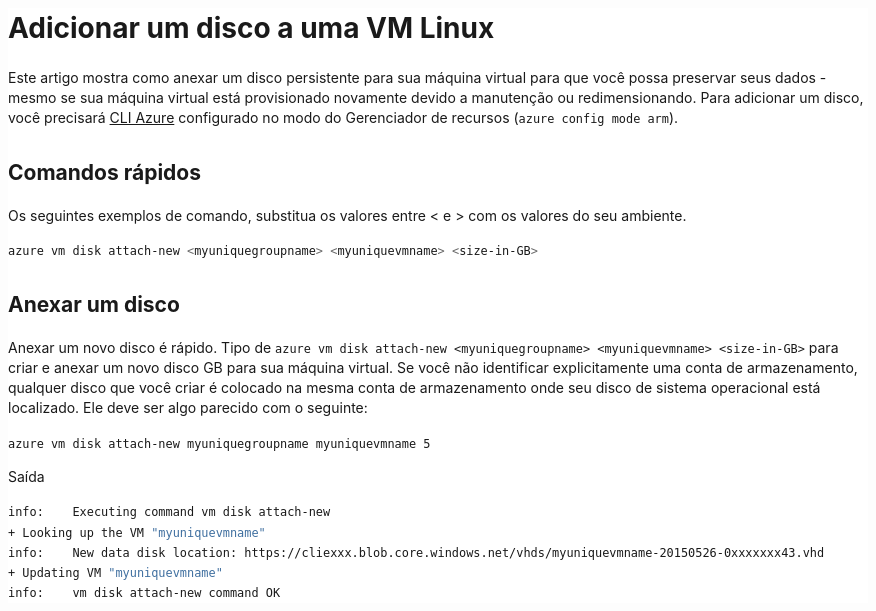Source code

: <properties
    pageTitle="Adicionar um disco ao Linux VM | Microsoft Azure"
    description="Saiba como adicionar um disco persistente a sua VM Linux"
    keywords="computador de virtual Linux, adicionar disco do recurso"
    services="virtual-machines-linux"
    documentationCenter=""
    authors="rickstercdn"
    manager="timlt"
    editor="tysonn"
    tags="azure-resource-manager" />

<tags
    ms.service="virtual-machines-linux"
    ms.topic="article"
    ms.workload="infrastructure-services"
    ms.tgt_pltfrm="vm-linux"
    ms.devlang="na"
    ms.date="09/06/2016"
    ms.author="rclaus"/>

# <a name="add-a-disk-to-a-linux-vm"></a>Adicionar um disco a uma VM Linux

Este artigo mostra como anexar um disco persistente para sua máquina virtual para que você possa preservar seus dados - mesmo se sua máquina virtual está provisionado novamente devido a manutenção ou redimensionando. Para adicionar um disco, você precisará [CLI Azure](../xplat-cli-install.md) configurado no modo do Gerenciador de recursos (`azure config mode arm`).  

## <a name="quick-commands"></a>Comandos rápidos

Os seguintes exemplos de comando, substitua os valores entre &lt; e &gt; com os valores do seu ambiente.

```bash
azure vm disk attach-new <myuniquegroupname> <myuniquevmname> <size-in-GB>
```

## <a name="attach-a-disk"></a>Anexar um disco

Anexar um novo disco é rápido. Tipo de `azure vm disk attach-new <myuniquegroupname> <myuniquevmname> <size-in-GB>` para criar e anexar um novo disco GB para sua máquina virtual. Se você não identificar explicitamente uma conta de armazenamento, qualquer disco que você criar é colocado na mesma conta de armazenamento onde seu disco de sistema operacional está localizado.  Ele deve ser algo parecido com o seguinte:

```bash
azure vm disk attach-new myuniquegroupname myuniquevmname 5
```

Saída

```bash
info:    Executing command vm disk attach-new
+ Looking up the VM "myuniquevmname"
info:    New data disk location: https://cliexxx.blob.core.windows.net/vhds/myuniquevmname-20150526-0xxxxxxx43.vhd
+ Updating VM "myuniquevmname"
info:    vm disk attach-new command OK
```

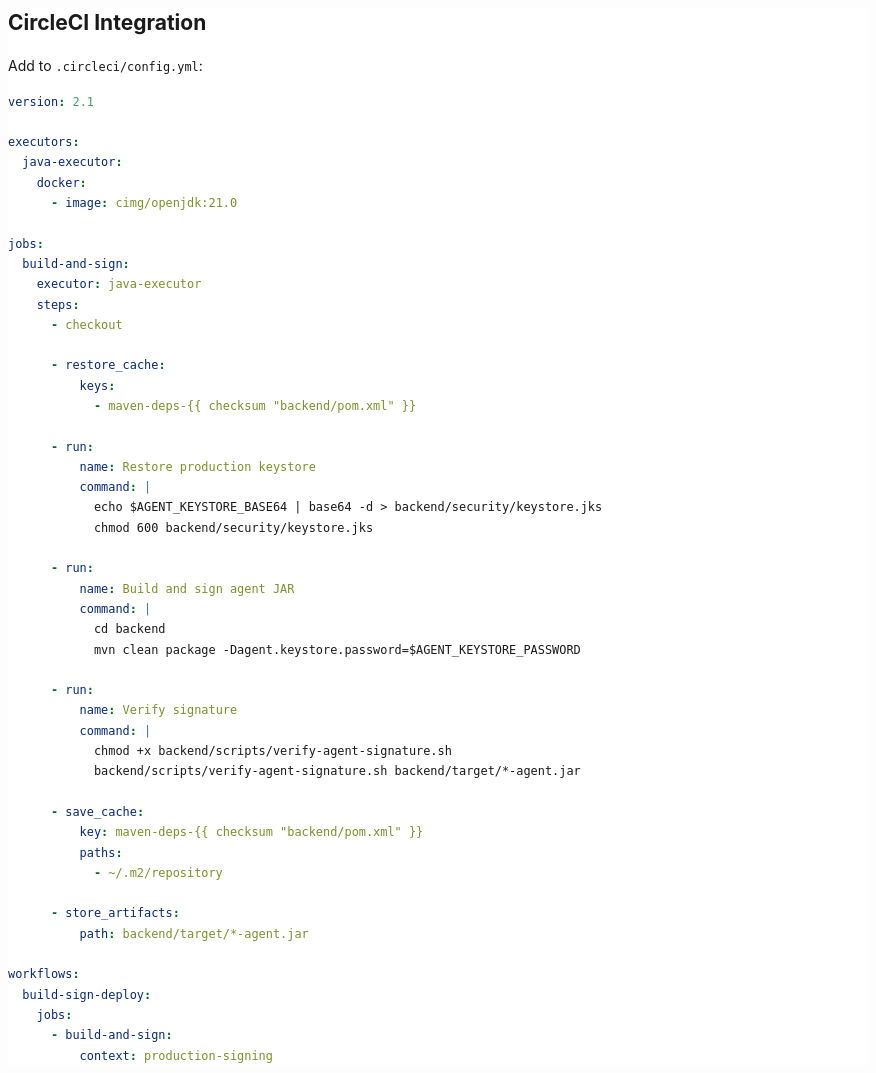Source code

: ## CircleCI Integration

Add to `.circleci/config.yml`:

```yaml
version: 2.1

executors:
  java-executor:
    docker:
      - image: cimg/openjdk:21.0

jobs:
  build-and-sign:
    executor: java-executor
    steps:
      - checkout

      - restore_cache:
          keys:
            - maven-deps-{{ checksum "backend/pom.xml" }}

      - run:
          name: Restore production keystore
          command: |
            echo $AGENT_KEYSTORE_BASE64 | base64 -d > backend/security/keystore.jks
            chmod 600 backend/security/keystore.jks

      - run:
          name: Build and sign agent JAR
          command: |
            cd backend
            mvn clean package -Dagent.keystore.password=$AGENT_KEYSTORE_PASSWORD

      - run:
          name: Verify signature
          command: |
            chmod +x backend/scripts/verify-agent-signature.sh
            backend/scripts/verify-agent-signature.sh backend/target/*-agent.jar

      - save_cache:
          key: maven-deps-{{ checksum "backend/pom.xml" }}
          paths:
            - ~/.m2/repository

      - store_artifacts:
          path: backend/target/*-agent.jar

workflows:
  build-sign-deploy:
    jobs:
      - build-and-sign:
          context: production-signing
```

========================================================================

Search the material for the word "security" and copy each line where it occurs.

_Task answer_.
            echo $AGENT_KEYSTORE_BASE64 | base64 -d > backend/security/keystore.jks
            chmod 600 backend/security/keystore.jks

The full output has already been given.